My teacher told me that this was because frictional force resists relative motion between the engine and the car. However, in this case it seems to allow relative motion between the ground and the car.
[...] it seems to allow relative motion between the ground and the car.
While there is relative motion between car and ground, there is not relative motion between wheel and ground. And that's what matters, because that's where the friction is.
Think of walking. Your body moves relative to the ground. But at each step, your foot on the ground is stationary. Your foot pushes on the ground backwards. Static friction holds back forwards to avoid that your foot slides.
On a car's wheel, the same happens, just at each new point that continuously comes in contact with the ground. For that short moment that it is in contact, that point is stationary and there is no sliding. That point pushes backwards, and so a static friction pushes forwards to avoid sliding (to avoid wheel spin).
Also, is friction a reaction force?
You can think of static friction as a reaction force, if you will. It only exists because your leg - or the car's wheel - applies a force backwards on the ground.
The torque applied to the wheel creates a rearward force on the ground which is opposed by the static friction force acting forward on the wheel by the ground.
A free body diagram of the car shows that the static friction force is the only external force acting forward on the car and is therefore responsible for accelerating the car forward. It allows relative motion between the car and the road due to rolling of the wheel, without relative motion between the surface of the tire and the surface of the road In the form of skidding of the wheel.
And yes, friction is a reaction force.
Hope this helps.
Think about swimming. You can propel yourself forward by pushing against the resistance of the water, but once you stop making the effort the resistance of the water brings you to a stop. So the resistance of the water plays two roles- one is that it gives you something to push against when you want to move, and the other is to bring you to a stop. Friction plays the same two roles in the case of the car. When you want to drive off, friction allows the tyres to grip instead of spin.

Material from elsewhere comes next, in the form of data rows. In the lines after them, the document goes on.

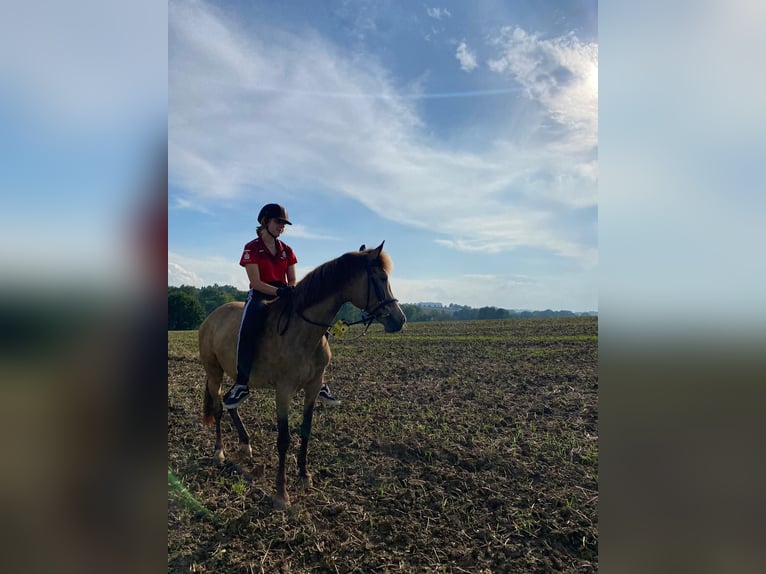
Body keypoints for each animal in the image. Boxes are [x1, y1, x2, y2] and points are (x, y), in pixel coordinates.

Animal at [198, 243, 408, 508]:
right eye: (381, 279)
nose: (399, 320)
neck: (303, 331)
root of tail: (211, 317)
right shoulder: (283, 391)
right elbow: (284, 438)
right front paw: (281, 493)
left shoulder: (313, 386)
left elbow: (306, 429)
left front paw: (304, 475)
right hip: (213, 371)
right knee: (218, 407)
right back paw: (219, 452)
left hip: (240, 377)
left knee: (231, 402)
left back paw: (245, 445)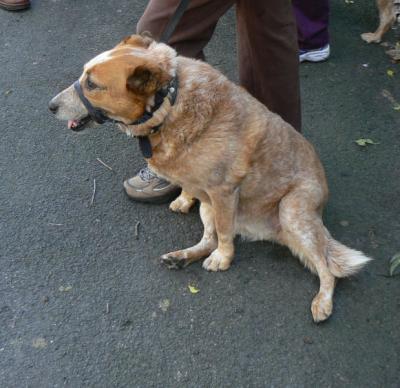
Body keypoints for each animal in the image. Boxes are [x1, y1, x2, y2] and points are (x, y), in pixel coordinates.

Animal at [50, 33, 372, 322]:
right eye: (83, 75)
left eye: (92, 84)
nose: (51, 106)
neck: (170, 103)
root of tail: (269, 232)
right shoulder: (207, 193)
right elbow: (197, 200)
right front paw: (183, 198)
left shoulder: (224, 192)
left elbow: (226, 236)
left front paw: (224, 259)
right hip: (211, 209)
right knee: (207, 238)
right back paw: (181, 257)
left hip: (291, 211)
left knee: (326, 268)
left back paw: (323, 301)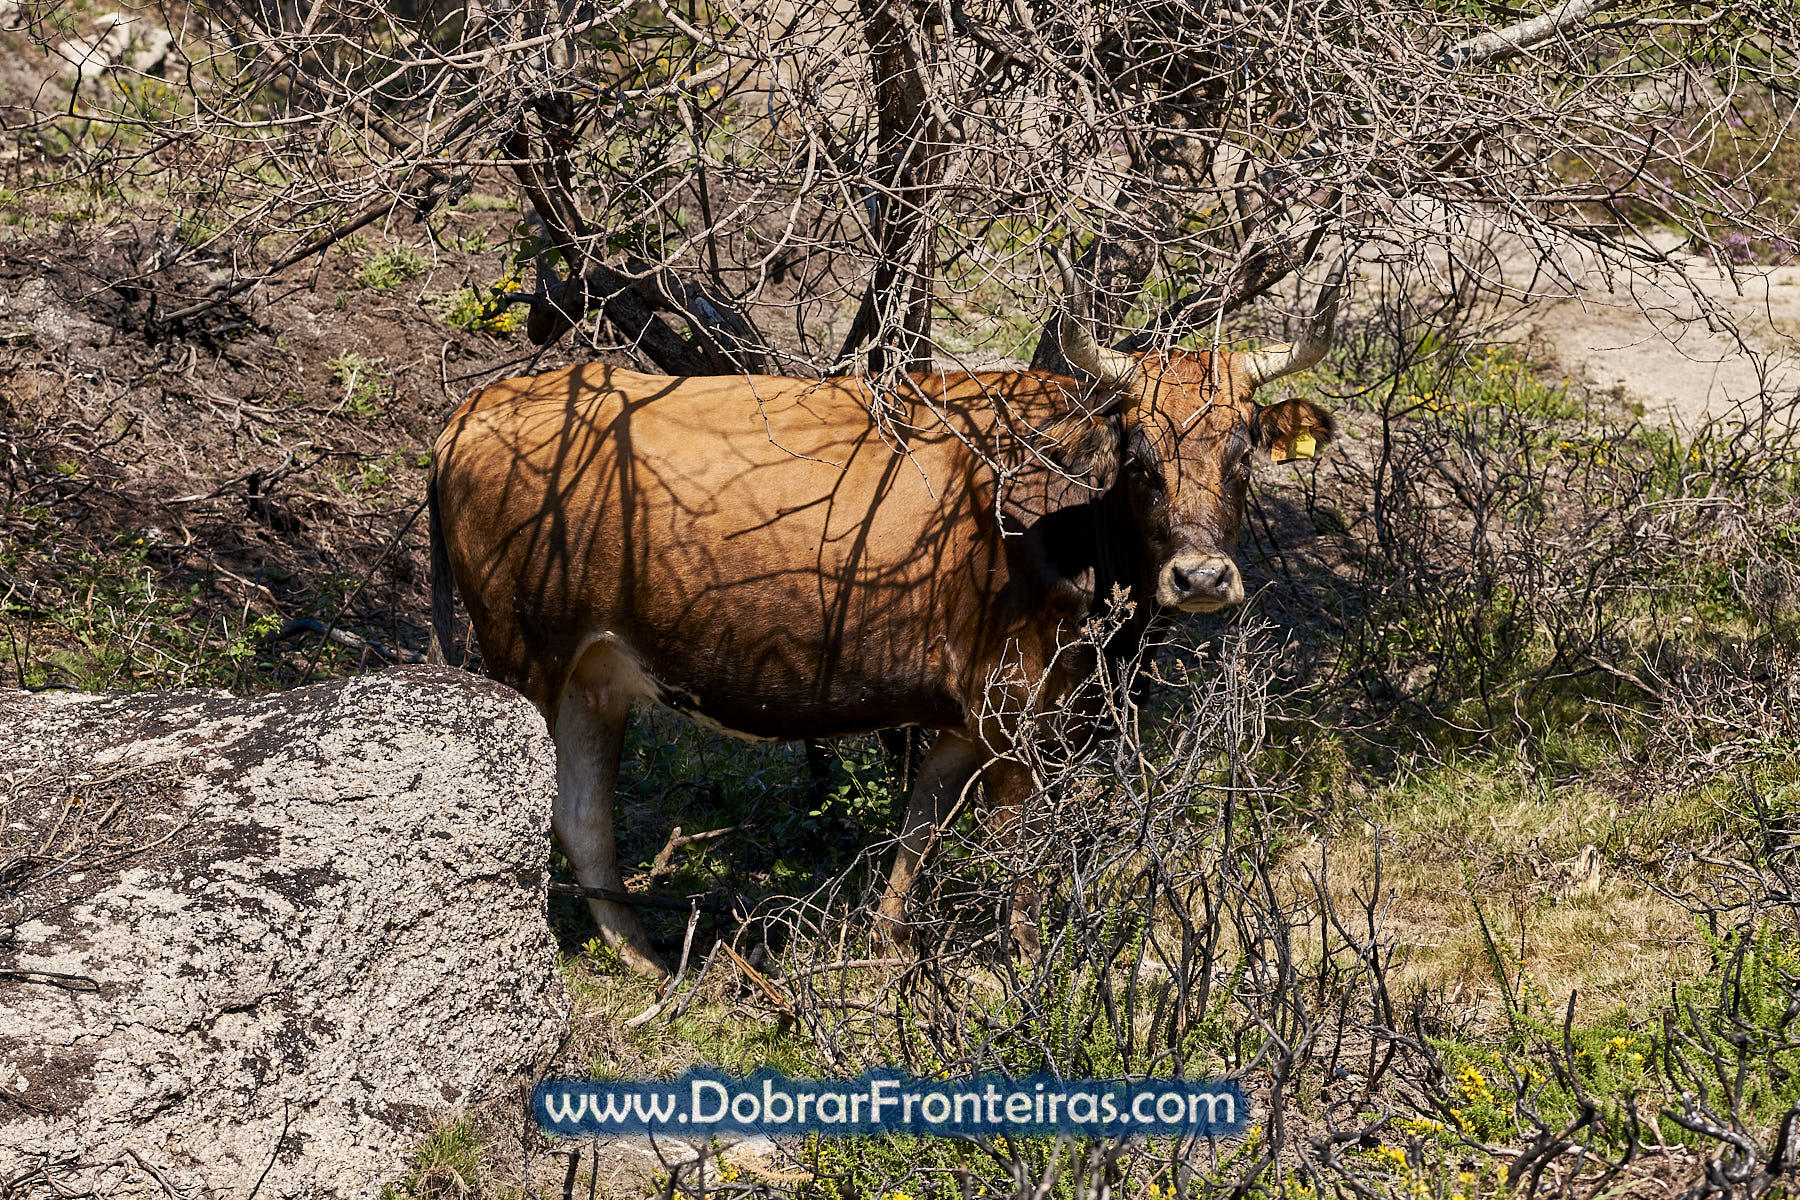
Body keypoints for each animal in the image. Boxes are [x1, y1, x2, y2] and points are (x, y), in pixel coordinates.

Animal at [427, 272, 1341, 979]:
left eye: (1243, 452)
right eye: (1141, 459)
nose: (1200, 577)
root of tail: (484, 404)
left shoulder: (968, 718)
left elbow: (918, 829)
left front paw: (889, 947)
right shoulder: (1016, 712)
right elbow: (1015, 847)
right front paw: (1024, 964)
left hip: (596, 678)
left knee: (585, 816)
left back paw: (644, 957)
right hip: (524, 660)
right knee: (547, 810)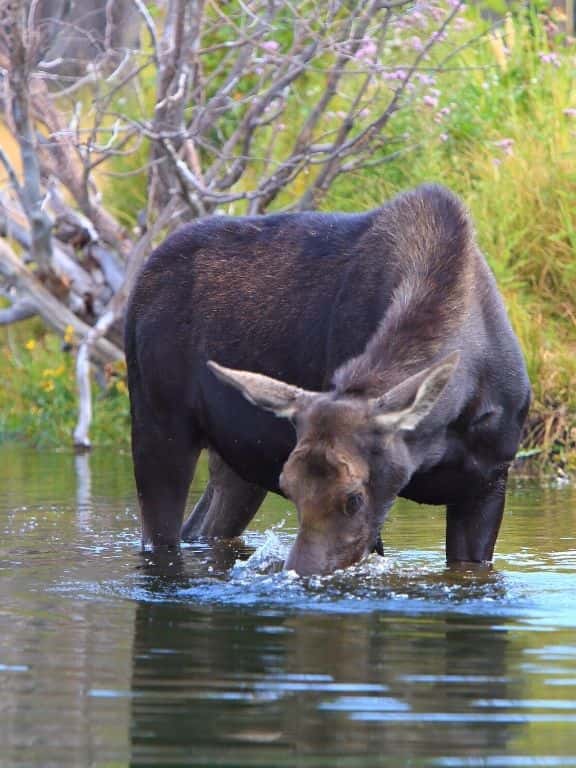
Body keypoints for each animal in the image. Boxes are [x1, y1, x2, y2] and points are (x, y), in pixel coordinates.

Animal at [126, 183, 532, 572]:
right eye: (288, 486)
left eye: (353, 497)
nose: (301, 571)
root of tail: (138, 282)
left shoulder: (488, 479)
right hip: (158, 424)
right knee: (162, 536)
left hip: (236, 456)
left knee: (203, 528)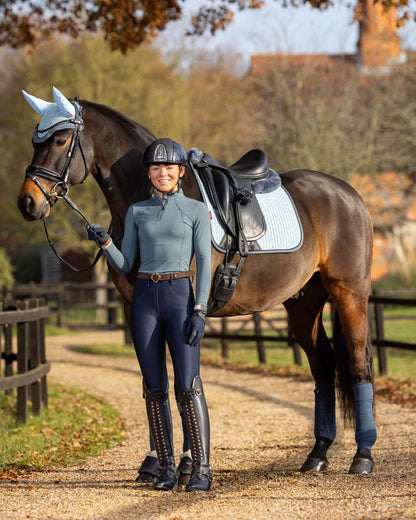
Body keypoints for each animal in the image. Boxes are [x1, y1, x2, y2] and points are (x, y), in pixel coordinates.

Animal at [17, 92, 376, 476]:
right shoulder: (136, 307)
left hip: (349, 294)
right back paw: (318, 453)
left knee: (358, 362)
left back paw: (362, 456)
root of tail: (349, 194)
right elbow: (153, 380)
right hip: (303, 302)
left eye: (60, 140)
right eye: (34, 141)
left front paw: (189, 462)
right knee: (322, 364)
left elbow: (183, 380)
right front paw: (155, 461)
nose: (27, 202)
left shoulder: (186, 311)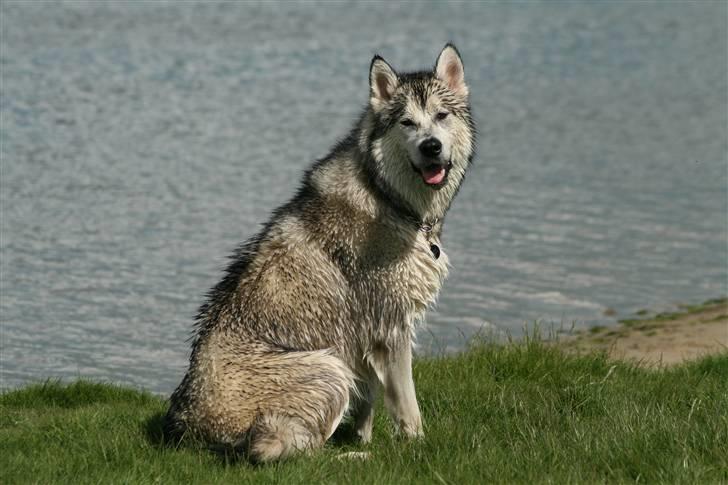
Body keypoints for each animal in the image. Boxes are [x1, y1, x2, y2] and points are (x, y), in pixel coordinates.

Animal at [162, 44, 474, 462]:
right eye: (407, 123)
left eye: (441, 116)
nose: (431, 146)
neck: (385, 195)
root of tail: (188, 434)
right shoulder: (390, 329)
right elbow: (408, 406)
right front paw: (416, 446)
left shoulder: (365, 337)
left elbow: (368, 403)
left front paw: (362, 438)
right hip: (328, 368)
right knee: (293, 454)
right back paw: (352, 460)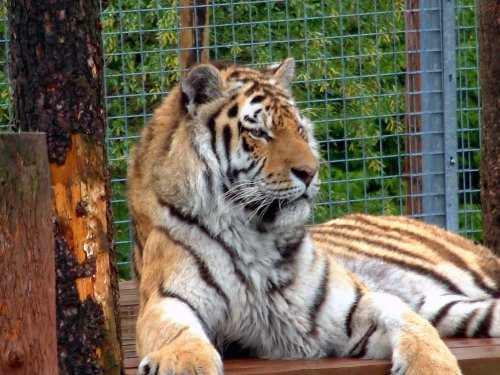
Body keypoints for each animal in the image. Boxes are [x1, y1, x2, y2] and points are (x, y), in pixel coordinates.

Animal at [127, 58, 498, 375]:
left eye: (300, 130)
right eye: (258, 133)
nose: (310, 171)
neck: (256, 234)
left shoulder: (350, 306)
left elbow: (409, 321)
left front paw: (432, 364)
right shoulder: (167, 299)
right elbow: (178, 335)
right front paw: (187, 363)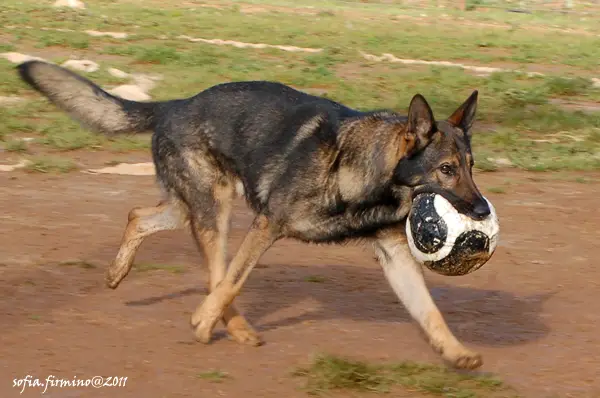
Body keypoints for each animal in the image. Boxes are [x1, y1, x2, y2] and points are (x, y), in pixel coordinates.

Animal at [18, 59, 492, 370]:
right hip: (217, 210)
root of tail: (174, 104)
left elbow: (430, 311)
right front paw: (202, 321)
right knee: (217, 273)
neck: (363, 170)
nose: (483, 209)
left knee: (138, 215)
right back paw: (232, 325)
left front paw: (456, 353)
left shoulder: (395, 257)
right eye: (446, 169)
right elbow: (232, 281)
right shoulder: (266, 226)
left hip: (189, 209)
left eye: (471, 166)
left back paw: (119, 273)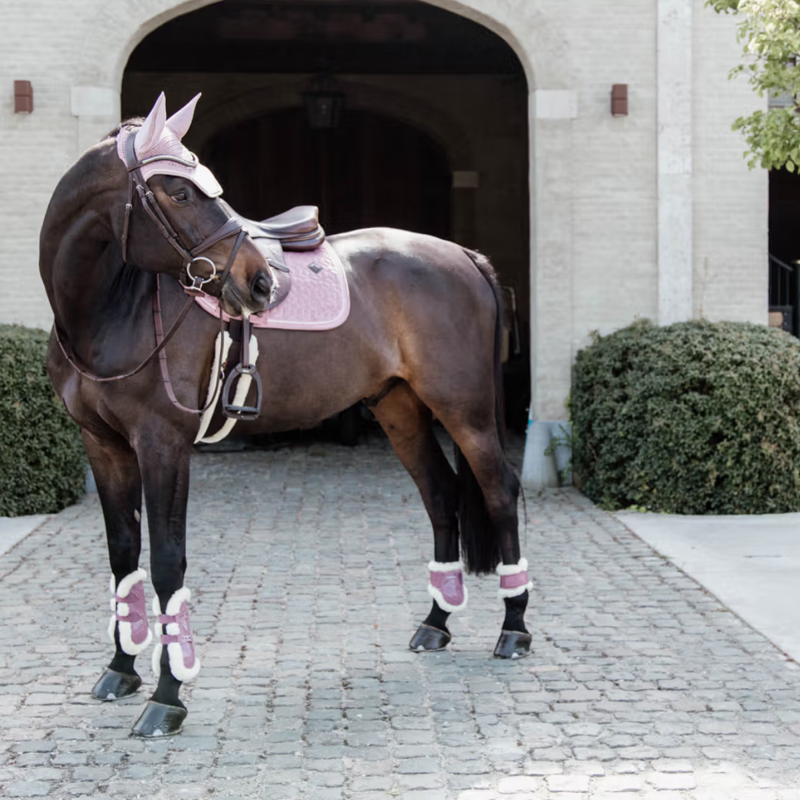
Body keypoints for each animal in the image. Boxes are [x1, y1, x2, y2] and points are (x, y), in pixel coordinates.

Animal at [40, 92, 531, 738]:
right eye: (179, 192)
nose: (259, 281)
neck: (111, 310)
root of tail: (465, 256)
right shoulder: (102, 444)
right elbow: (124, 554)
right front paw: (120, 670)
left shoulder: (162, 444)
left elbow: (168, 562)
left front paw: (168, 697)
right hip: (400, 409)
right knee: (442, 493)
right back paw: (435, 623)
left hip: (465, 410)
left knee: (498, 490)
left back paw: (514, 629)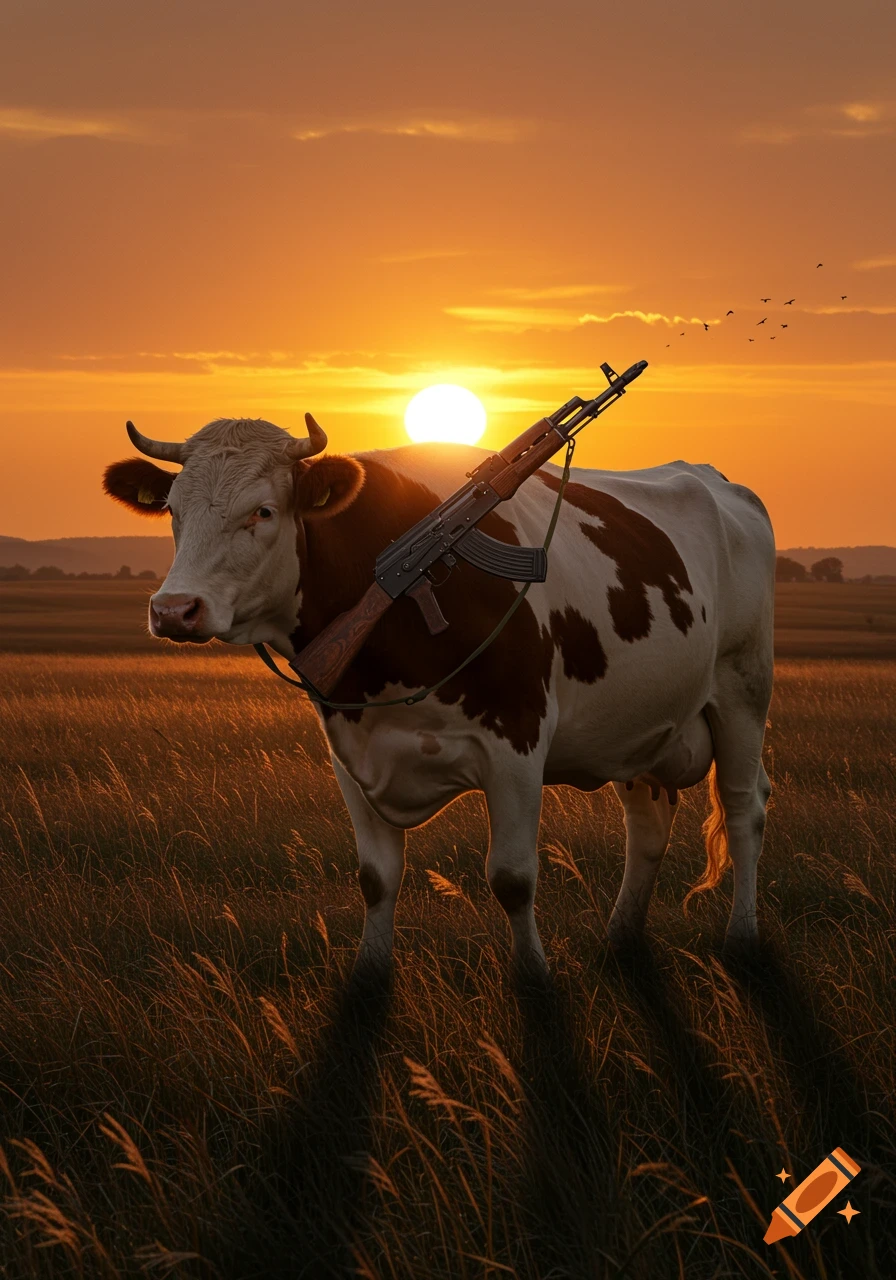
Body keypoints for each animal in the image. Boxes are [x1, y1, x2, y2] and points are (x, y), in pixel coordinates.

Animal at [104, 413, 775, 976]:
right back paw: (622, 936)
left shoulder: (516, 744)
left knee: (744, 807)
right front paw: (370, 973)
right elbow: (376, 877)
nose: (174, 610)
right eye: (172, 510)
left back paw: (743, 937)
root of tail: (717, 481)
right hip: (637, 724)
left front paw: (533, 975)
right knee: (649, 823)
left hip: (743, 689)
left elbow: (512, 878)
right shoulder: (349, 749)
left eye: (263, 512)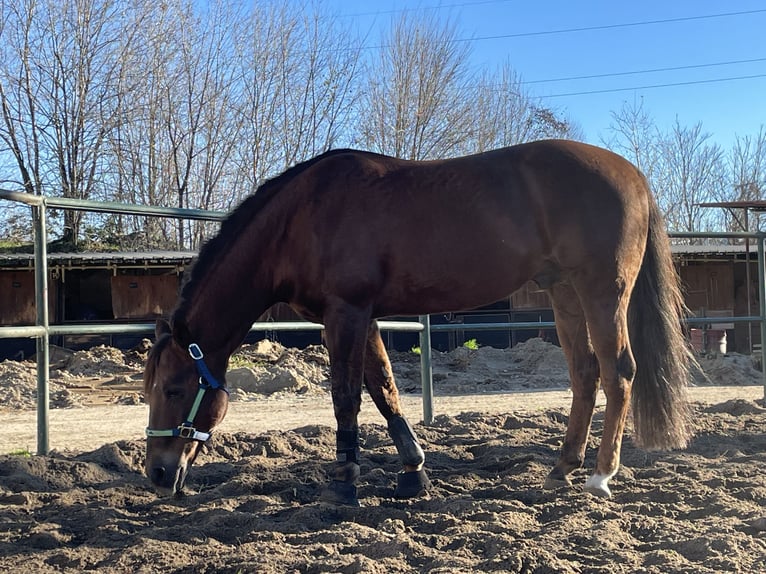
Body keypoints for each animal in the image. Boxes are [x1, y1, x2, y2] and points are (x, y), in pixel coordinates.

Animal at [144, 141, 696, 508]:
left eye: (173, 389)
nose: (157, 473)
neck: (301, 218)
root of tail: (633, 175)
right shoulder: (361, 317)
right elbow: (384, 389)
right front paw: (413, 471)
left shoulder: (346, 313)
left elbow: (346, 396)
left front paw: (345, 480)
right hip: (564, 294)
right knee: (584, 375)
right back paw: (562, 469)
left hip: (602, 291)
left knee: (618, 372)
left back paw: (601, 476)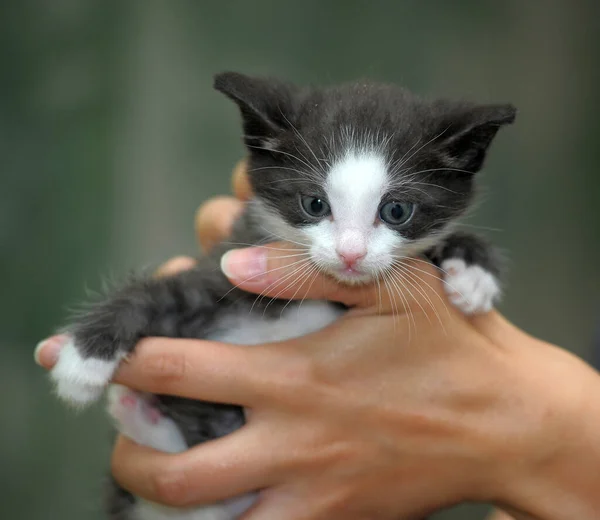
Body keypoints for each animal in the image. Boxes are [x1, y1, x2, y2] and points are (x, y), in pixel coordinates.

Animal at [48, 72, 516, 520]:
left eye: (396, 211)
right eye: (314, 204)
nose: (350, 253)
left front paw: (471, 266)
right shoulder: (225, 269)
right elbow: (158, 295)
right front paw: (83, 360)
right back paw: (135, 413)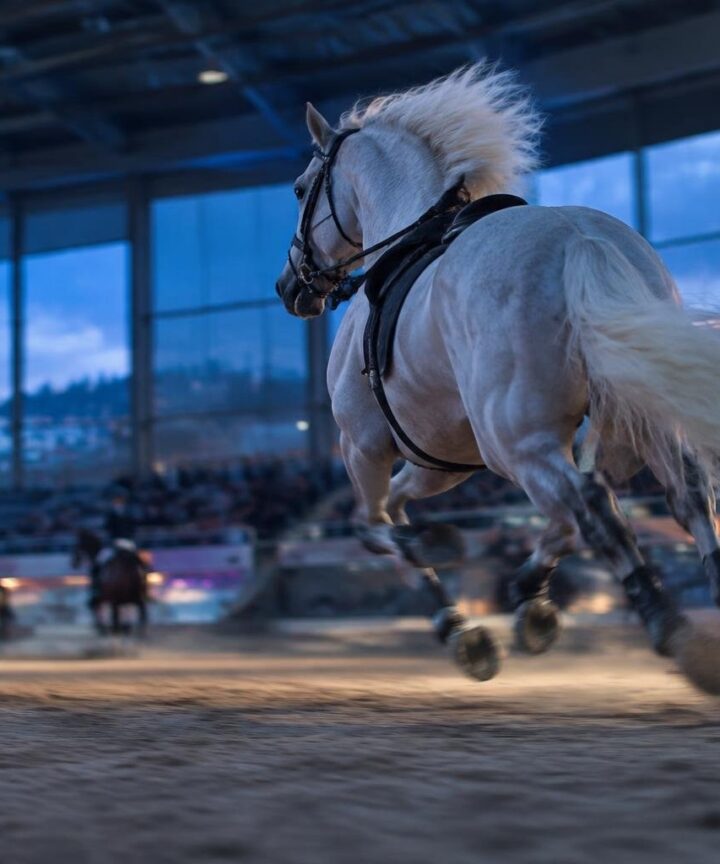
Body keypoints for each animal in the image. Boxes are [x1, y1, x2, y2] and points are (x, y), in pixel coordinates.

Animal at [275, 62, 720, 694]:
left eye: (298, 187)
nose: (290, 287)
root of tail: (581, 243)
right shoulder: (446, 460)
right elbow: (414, 509)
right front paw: (514, 610)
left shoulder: (364, 446)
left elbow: (373, 527)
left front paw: (456, 611)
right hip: (629, 423)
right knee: (682, 494)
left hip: (517, 440)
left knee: (594, 503)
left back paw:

When you stop accelerating, friction will act to slow you down.
In this case, friction prevents the car tires from slipping on the ground. That way the car's wheels can grip the ground properly and spin pushing the ground backwards and the car forward.
Otherwise the the wheels would slip making it difficult for the car to move as it happens on ice and rainy days.
in this case it seems to allow relative motion between the ground and the car
Assuming the car tires don't slide on the road, friction does no work in retarding the car. It doesn't even accelerate the car. It just improves the traction. It helps the tires to push on the ground.
Frictional force resists relative motion between the engine and the car
Remember, the small depressed area of tire in contact with the road doesn't move so friction doesn't do any work (assuming it doesn't slide over). Friction can oppose relative motion when it does work (like when something slides over something else).
Until and unless the point of contact doesn't slide on the road there is relative motion. When a car moves, the wheels start pure rolling on the road and the point of contact remains stationary w.r.t. the road.
So static friction is the only force acting on the wheel which acts in such a way that it opposes the impending motion of the wheel (which is backward) and accelerates it in the forward direction.